_TASK GOAL:_
From the records below, copy the lines that include "left".

--

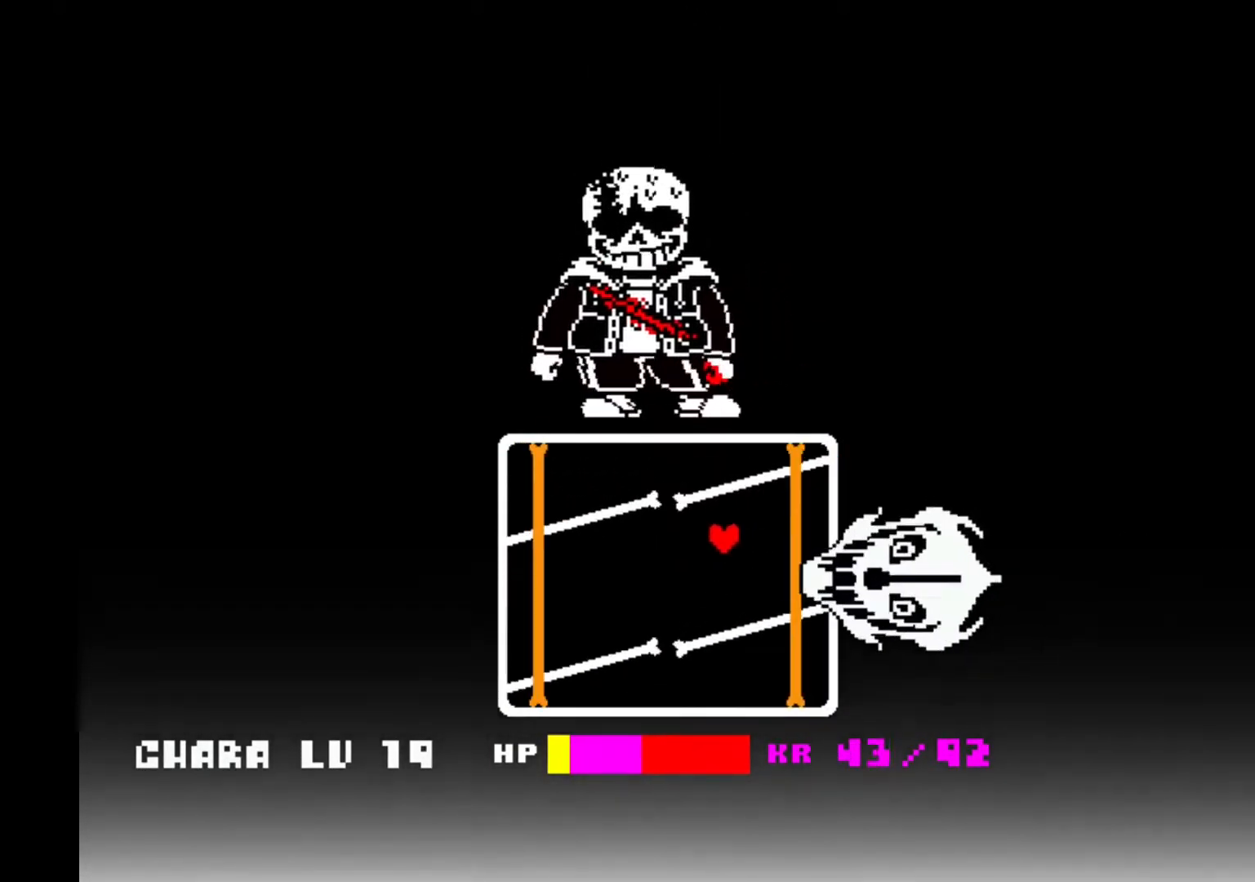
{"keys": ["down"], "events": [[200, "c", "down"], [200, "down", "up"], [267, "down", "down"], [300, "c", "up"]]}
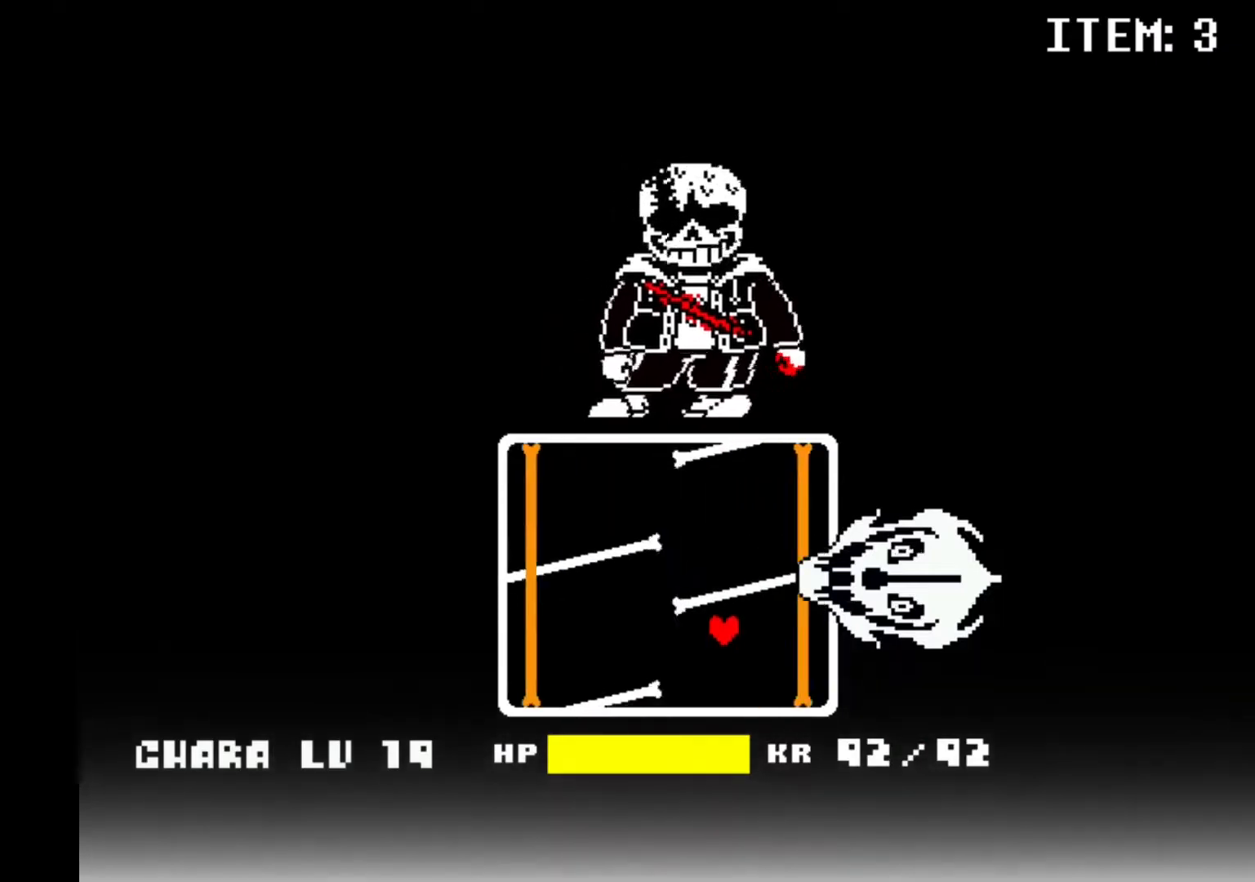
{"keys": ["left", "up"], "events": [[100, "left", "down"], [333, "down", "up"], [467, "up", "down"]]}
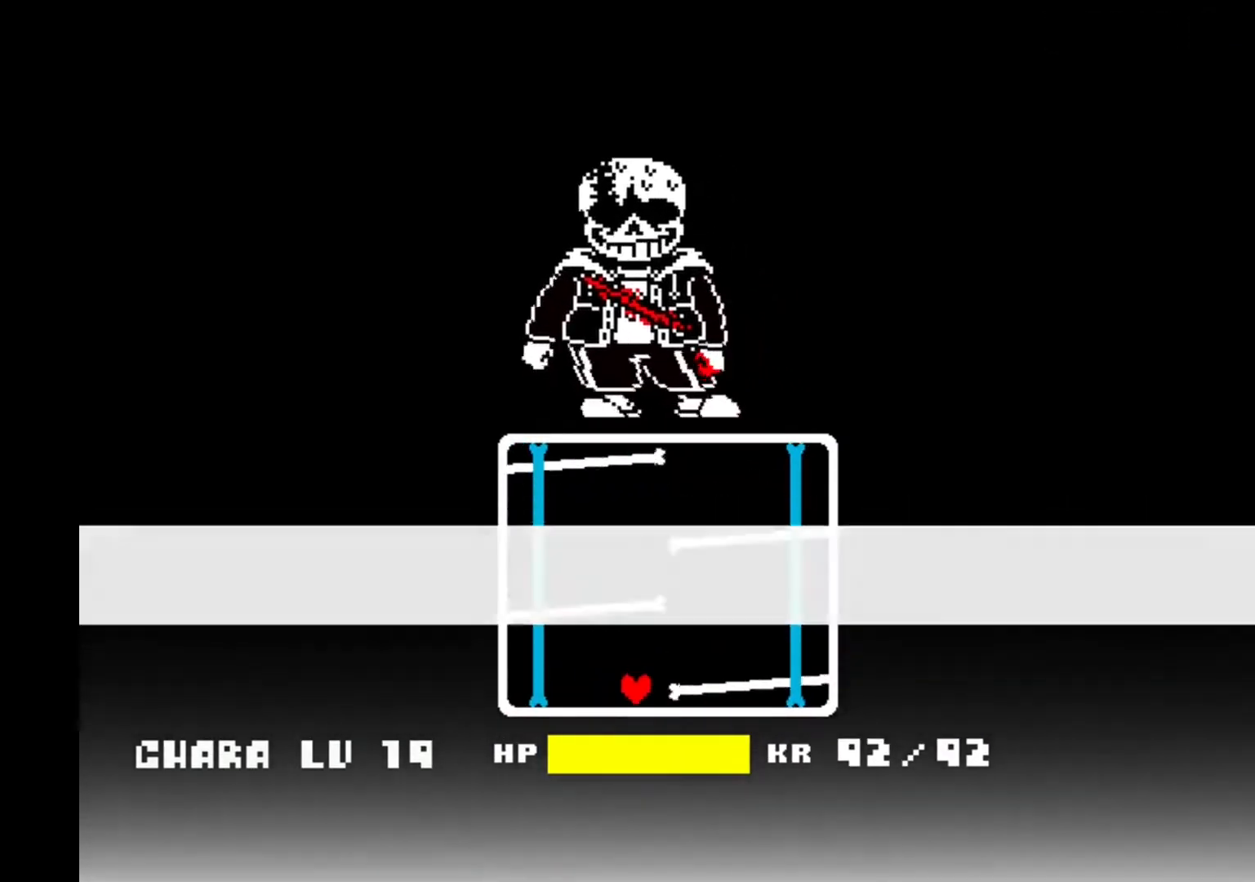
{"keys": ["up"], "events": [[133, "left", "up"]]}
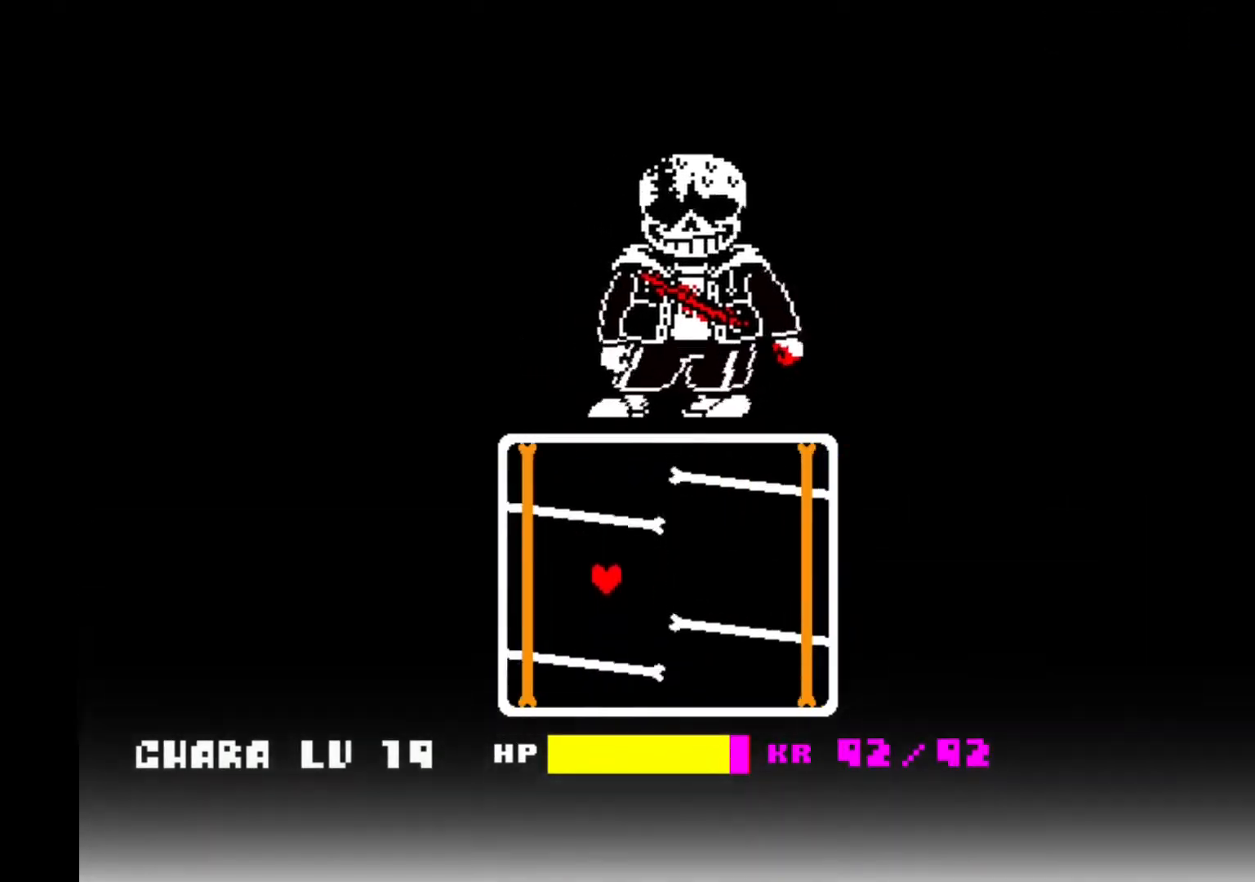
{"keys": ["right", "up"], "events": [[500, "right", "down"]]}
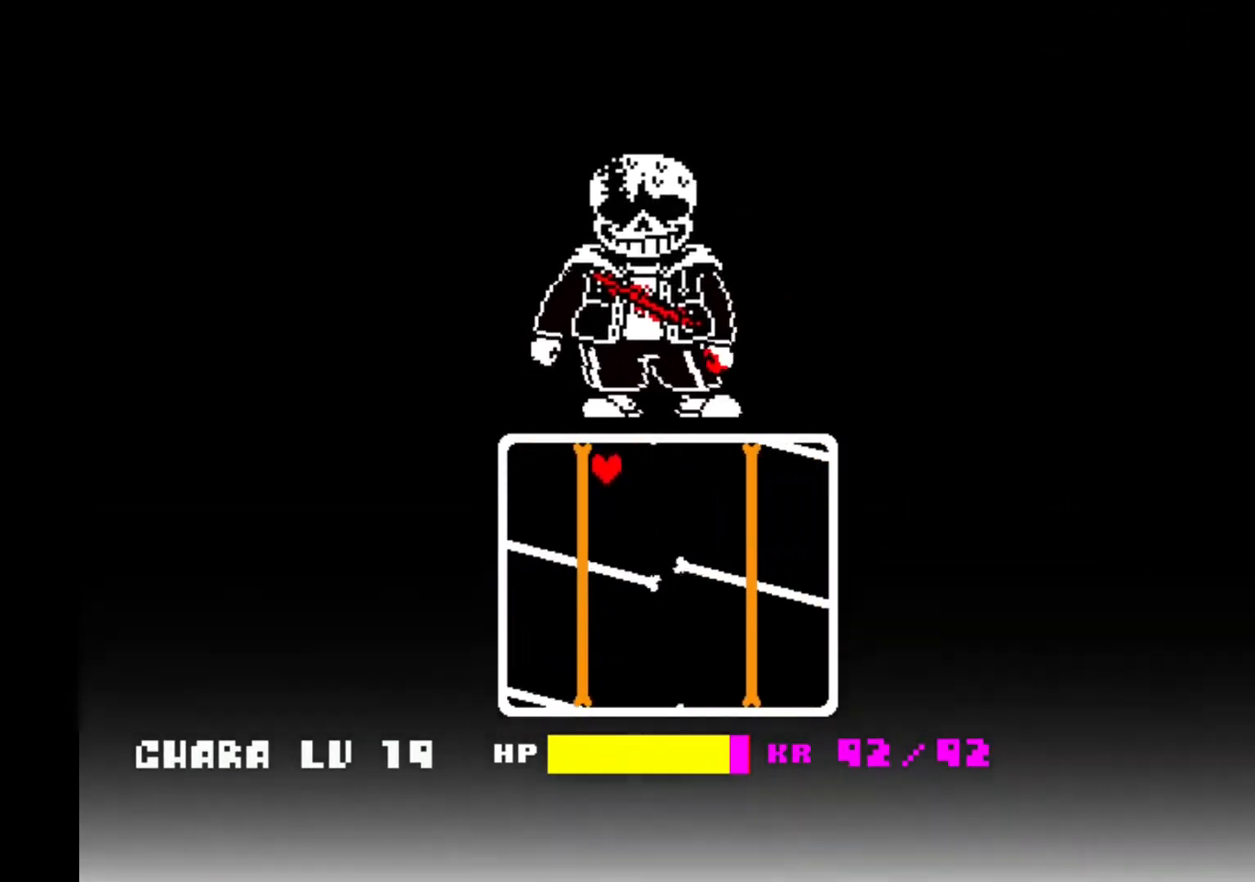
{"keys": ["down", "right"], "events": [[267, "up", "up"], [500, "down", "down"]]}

--

_SOLUTION TO THE EXERCISE:_
{"keys": ["left", "up"], "events": [[100, "left", "down"], [333, "down", "up"], [467, "up", "down"]]}
{"keys": ["up"], "events": [[133, "left", "up"]]}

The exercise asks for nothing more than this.